# Problme mit Access als Datenbank



## allievo (15. Jan 2005)

Hi,

das Problem wurde bereits desöfteren ins Forum gepostet, doch bisher war keine Antwort dabei die erklärt warum sich Access, bzw. ODBC so verhält. Folgende Beiträge habe ich beim groben drüber fliegen gefunden:

http://www.java-forum.org/de/viewtopic.php?t=8803
http://www.java-forum.org/de/viewtopic.php?t=5290

Da dieses Forum tagtäglich neue Mitglieder/Besucher zählt, findet sich vielleicht jemand der die Antwort auf das Problem mit dem "verzögerten" Schreiben in Access Datenbanken kennt. Nach jedem Statement ein connection.close(), naja ich weiß nicht.

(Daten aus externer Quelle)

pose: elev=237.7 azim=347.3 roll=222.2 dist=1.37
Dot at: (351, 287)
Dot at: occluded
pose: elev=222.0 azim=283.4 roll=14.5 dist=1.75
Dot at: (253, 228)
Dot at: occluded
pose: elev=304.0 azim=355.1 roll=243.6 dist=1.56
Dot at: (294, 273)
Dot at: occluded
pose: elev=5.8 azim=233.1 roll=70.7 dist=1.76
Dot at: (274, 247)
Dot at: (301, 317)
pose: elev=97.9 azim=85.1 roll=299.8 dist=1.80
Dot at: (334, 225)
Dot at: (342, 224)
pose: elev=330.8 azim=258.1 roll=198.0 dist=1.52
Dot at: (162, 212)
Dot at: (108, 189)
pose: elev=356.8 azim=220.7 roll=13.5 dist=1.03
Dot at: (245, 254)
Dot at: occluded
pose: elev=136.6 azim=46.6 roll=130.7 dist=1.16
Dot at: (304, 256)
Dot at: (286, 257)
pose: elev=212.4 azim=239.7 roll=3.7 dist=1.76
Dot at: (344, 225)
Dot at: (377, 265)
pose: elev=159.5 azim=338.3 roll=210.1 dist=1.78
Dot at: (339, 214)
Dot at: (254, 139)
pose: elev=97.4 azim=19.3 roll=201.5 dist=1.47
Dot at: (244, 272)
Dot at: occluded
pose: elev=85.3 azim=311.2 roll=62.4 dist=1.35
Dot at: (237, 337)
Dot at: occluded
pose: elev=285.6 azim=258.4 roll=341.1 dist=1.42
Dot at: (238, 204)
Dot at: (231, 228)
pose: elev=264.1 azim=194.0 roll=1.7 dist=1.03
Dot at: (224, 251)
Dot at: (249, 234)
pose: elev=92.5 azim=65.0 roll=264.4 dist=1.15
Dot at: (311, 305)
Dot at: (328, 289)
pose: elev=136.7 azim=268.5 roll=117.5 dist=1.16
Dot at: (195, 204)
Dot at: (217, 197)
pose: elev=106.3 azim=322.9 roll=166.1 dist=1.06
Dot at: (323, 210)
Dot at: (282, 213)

Eine Suche bei MSDN war bei mir auch nicht gerade von Erfolg gekrönt  :? 

bye
Allievo


----------



## DP (15. Jan 2005)

schau mal in den odbc-einstellungen, ob der auto-commit gesetzt ist.


----------



## allievo (15. Jan 2005)

OK, habe mal geschaut, aber es gibt kein Attribut mit der Bezeichnung auto-commit.
Aber der Hinweis war schon mal gut! Es gibt ein Attribut mit dem Namen *ImplicitCommitSync*, den man auf *Yes* setzen muss.

Grüße
Allievo


----------



## DP (15. Jan 2005)

keine ursache, den hinweis habe ich übrigens hier gefunden:

http://www.java-forum.org/de/viewtopic.php?t=8803


----------